San Francisco Mayor Offers Commercial Solar Opportunity
SAN FRANCISCO, California, October 7, 2008 (ENS) – San Francisco’s largest businesses can receive free solar assessments and energy efficiency audits from the San Francisco Department of the Environment when they sign up to become members of the Mayor’s Solar Founders’ Circle.
Solar audits by independent experts will help businesses confirm their solar potential and estimate how much a solar installation would cost, what incentives are available, and how installing solar power would affect their electricity and water heating bills, and financial pictures.
Energy efficiency audits will help businesses identify ways to reduce their energy costs and access energy efficiency rebates.
Over the next few weeks, Mayor Gavin Newsom will be inviting San Francisco’s largest 1,500 businesses to join the Solar Founders’ Circle.
He says that in total these businesses have the potential to install 170 megawatts of solar power on their roofs, more than 30 times the amount of solar power currently installed across San Francisco, and enough to power 42,000 local households.
30,000 square feet of solar photovoltaic panels
top the roof of the Moscone Convention
Center in downtown San Francisco.
(Photo courtesy SunPower)
“San Francisco has a unique opportunity to lead the nation, and our city and businesses are up to the challenge. We have already launched an aggressive 10-year incentive program to lower the costs of solar for everyone,” said Mayor Newsom.
“Now we’re offering businesses free solar assessments and energy efficiency audits to lower the barriers even further. I’m asking our business leaders to ramp up our efforts to build the city’s renewable energy portfolio and slash our carbon footprint.”
The Solar Founders’ Circle program is funded in part by a $200,000 grant from the U.S. Department of Energy’s Solar America Cities initiative, and in part by the city.
“Solar America City partnerships are helping our nation address two of the most pressing challenges we face: Improving our energy security and combating global climate change,” said John Lushetsky, the U.S. Department of Energy’s Solar Program manager.
Mayor Newsom has set a goal for businesses to install five megawatts of solar electricity by September 2009. If this target is met, it would double San Francisco’s current solar generation.
All businesses that install solar in the next year will be invited to join the Solar Founders’ Circle.
Applications for new solar installations have quadrupled since GoSolarSF, San Francisco’s solar rebate incentive program, was launched in July.
“Today, we have proof that if you give people the incentives to install solar panels on their home or business, they will do it,” said the mayor. “And not only does this mean we’re sending energy back into the grid, it means we’re also creating the green collar jobs that this country desperately needs to eliminate our dependence on foreign oil.”
Sixteen solar installation companies have hired or will hire graduates of workforce development programs for solar installation jobs. When they do, they can offer the $6,000 rebate to local homeowners.

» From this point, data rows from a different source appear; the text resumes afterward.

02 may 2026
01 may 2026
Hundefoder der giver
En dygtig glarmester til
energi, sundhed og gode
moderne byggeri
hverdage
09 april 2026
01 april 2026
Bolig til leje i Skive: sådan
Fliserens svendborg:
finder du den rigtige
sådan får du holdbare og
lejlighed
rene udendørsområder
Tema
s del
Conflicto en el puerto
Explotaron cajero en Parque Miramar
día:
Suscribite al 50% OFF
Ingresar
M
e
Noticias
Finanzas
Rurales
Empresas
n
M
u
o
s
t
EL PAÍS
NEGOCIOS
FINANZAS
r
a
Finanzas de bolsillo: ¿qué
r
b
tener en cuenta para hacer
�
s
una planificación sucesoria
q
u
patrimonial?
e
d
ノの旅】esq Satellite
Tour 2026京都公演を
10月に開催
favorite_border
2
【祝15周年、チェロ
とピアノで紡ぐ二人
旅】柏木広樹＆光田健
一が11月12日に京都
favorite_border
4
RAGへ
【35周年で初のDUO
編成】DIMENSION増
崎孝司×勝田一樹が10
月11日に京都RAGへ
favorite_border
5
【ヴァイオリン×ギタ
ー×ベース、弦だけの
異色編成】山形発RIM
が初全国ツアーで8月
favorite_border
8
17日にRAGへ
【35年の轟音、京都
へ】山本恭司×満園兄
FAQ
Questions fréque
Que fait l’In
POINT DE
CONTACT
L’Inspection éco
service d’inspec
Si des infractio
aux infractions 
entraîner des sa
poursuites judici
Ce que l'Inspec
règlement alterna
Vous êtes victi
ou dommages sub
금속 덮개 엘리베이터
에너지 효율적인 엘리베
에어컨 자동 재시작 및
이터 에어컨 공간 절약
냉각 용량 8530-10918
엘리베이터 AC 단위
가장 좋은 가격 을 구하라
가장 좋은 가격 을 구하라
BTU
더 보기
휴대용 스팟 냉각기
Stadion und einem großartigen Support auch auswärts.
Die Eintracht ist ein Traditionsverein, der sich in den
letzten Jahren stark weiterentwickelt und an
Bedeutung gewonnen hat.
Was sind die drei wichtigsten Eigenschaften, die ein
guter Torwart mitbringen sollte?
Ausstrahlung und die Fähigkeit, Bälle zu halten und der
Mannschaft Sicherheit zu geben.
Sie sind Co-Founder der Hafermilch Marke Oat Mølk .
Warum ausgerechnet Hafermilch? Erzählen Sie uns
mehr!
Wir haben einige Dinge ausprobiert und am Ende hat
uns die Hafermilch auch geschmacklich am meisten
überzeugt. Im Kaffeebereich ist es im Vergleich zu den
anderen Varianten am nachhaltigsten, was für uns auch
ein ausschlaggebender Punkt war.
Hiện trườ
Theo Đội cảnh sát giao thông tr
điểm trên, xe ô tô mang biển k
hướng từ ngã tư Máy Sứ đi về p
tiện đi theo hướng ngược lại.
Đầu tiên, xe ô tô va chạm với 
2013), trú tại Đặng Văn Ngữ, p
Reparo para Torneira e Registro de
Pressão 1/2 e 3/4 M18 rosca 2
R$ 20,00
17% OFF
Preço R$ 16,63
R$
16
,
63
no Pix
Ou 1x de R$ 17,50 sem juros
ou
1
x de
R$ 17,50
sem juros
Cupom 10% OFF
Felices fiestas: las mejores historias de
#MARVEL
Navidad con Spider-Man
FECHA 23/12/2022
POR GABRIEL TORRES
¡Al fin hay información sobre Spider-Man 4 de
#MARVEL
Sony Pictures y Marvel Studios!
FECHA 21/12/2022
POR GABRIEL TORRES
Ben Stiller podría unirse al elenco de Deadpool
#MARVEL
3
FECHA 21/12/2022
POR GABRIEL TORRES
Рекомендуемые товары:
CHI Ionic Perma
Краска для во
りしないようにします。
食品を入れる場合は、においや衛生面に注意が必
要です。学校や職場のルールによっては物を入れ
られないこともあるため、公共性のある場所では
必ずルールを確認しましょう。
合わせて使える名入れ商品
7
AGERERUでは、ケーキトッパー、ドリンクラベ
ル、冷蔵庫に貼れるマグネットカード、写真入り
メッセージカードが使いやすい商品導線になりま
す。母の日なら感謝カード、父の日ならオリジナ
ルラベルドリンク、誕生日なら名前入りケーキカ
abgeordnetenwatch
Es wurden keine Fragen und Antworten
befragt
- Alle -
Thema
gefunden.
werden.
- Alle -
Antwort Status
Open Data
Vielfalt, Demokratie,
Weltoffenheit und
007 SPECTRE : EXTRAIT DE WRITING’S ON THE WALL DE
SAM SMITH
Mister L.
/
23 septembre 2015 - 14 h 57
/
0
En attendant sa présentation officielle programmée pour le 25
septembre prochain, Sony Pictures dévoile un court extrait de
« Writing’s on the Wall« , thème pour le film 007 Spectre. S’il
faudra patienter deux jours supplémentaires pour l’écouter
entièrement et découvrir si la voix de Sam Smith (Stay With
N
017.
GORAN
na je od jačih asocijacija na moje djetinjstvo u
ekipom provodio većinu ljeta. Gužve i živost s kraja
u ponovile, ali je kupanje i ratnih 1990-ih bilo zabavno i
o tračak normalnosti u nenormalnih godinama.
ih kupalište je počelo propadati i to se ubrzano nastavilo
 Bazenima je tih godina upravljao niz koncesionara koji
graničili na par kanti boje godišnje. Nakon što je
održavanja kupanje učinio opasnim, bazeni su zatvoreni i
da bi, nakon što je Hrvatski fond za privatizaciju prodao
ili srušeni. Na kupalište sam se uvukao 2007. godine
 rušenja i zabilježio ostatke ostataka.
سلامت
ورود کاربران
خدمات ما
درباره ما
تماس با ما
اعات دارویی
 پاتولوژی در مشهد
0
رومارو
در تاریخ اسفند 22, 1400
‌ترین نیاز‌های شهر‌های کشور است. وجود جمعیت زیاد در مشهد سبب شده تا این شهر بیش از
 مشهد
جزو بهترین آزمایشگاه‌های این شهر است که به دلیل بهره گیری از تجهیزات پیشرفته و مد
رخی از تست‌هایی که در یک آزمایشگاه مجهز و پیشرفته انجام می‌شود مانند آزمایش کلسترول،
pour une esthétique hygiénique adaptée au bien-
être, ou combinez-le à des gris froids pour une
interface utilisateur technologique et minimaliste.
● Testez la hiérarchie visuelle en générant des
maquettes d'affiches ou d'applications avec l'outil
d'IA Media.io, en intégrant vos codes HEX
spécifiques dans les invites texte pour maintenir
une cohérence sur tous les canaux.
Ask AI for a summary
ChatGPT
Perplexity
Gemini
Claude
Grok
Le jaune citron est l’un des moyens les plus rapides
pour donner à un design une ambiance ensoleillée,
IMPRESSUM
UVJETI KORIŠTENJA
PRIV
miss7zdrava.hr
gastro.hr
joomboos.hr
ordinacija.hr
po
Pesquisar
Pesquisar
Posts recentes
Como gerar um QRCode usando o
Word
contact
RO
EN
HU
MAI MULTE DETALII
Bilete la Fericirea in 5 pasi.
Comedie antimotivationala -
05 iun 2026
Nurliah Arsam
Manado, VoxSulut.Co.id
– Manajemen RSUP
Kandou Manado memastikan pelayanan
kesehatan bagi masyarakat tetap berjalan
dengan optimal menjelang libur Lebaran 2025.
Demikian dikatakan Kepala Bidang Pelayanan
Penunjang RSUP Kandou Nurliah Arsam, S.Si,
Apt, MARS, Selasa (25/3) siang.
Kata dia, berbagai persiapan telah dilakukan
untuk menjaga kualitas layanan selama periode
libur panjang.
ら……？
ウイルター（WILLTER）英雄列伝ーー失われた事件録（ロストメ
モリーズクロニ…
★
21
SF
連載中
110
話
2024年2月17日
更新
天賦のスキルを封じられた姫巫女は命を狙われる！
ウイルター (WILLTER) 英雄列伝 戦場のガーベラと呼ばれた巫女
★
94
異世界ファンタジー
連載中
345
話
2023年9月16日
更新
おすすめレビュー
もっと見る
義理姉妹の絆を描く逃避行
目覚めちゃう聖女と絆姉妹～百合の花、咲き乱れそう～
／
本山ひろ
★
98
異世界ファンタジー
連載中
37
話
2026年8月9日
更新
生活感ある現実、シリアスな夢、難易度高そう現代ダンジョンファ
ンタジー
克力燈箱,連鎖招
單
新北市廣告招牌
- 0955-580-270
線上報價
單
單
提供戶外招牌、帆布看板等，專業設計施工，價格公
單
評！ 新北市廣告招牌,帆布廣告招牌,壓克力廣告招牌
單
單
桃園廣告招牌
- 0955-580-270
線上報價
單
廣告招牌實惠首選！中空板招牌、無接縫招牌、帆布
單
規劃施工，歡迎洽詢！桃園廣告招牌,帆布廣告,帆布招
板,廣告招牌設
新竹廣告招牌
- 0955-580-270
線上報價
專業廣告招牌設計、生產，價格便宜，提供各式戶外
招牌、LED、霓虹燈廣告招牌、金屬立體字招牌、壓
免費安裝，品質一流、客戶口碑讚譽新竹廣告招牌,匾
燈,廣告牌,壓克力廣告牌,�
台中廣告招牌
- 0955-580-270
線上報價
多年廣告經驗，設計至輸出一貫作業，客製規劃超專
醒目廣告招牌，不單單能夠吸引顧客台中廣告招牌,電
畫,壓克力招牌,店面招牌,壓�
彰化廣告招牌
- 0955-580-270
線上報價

Seven local workforce development programs have been approved by the Office of Economic and Workforce Development for placing workers into solar companies.
Five companies already have been fully certified because they have already hired graduates of workforce training programs. These companies deserve credit for stepping up early to ensure that GoSolarSF creates green collar jobs. They are: Borrego Solar, Luminalt, Solar City, Sun Light & Power, and Sungevity.